**WORK ITEM**
Only lines with the word "SilkS" belong in the answer; copy them from the records below.

----------

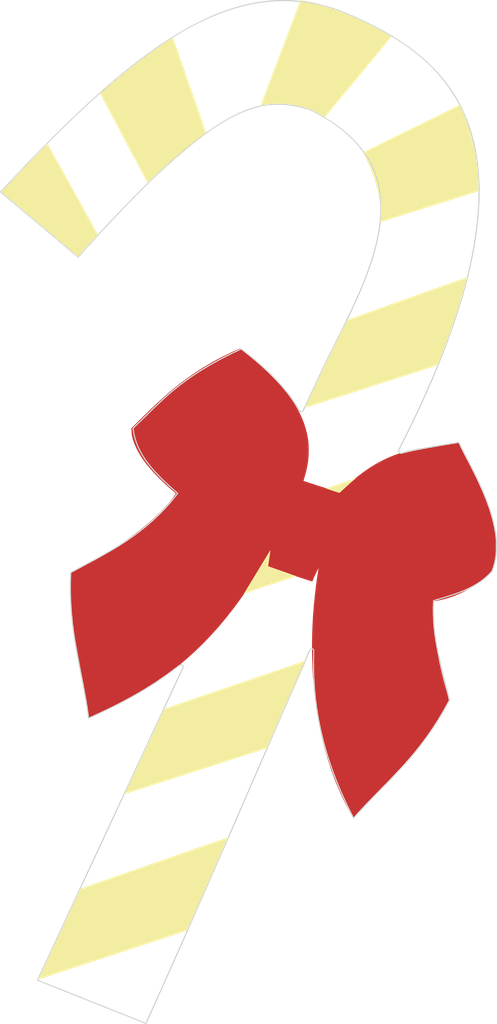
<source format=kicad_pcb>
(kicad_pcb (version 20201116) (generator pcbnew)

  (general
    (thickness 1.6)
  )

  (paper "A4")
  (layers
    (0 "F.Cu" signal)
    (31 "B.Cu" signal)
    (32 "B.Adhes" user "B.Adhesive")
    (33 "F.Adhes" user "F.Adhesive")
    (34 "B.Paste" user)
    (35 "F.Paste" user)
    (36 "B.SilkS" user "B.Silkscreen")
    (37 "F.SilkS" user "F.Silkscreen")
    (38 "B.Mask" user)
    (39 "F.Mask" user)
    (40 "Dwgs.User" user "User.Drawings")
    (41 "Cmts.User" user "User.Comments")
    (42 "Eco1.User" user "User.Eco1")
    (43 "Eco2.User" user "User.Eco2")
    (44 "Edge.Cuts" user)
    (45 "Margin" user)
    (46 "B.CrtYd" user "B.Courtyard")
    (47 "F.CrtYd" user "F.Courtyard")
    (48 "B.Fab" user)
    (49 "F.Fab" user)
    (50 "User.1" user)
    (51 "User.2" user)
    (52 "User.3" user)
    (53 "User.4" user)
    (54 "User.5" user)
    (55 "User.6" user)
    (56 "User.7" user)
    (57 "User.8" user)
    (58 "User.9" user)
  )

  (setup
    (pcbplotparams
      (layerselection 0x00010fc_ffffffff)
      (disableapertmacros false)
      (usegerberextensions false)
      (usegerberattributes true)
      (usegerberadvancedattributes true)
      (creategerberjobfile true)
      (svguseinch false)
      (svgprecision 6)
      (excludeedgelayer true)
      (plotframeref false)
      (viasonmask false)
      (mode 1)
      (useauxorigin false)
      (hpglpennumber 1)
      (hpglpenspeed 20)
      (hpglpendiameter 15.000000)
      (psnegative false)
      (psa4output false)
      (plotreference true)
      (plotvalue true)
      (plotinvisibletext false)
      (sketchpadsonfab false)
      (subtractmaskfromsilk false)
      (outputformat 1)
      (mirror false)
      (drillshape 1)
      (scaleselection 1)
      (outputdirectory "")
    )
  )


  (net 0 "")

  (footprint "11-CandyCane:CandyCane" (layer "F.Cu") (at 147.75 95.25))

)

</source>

----------

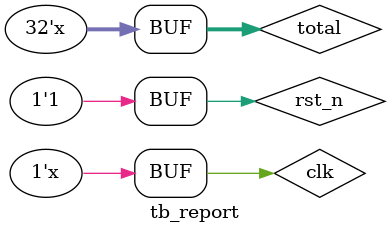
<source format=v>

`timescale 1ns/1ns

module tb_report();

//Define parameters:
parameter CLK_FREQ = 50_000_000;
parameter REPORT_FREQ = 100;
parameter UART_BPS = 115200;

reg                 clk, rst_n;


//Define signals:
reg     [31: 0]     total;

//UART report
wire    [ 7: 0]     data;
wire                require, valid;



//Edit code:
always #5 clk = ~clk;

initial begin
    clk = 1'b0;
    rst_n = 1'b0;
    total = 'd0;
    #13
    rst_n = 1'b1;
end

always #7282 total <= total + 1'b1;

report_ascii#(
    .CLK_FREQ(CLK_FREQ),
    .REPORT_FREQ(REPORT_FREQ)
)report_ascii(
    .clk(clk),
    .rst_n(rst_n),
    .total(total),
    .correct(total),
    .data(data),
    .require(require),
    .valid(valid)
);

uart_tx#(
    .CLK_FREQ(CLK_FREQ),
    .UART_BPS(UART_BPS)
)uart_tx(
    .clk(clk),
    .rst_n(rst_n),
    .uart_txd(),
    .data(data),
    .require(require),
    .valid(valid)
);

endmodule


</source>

----------

**REPLY TO THE EXERCISE**
    (36 "B.SilkS" user "B.Silkscreen")
    (37 "F.SilkS" user "F.Silkscreen")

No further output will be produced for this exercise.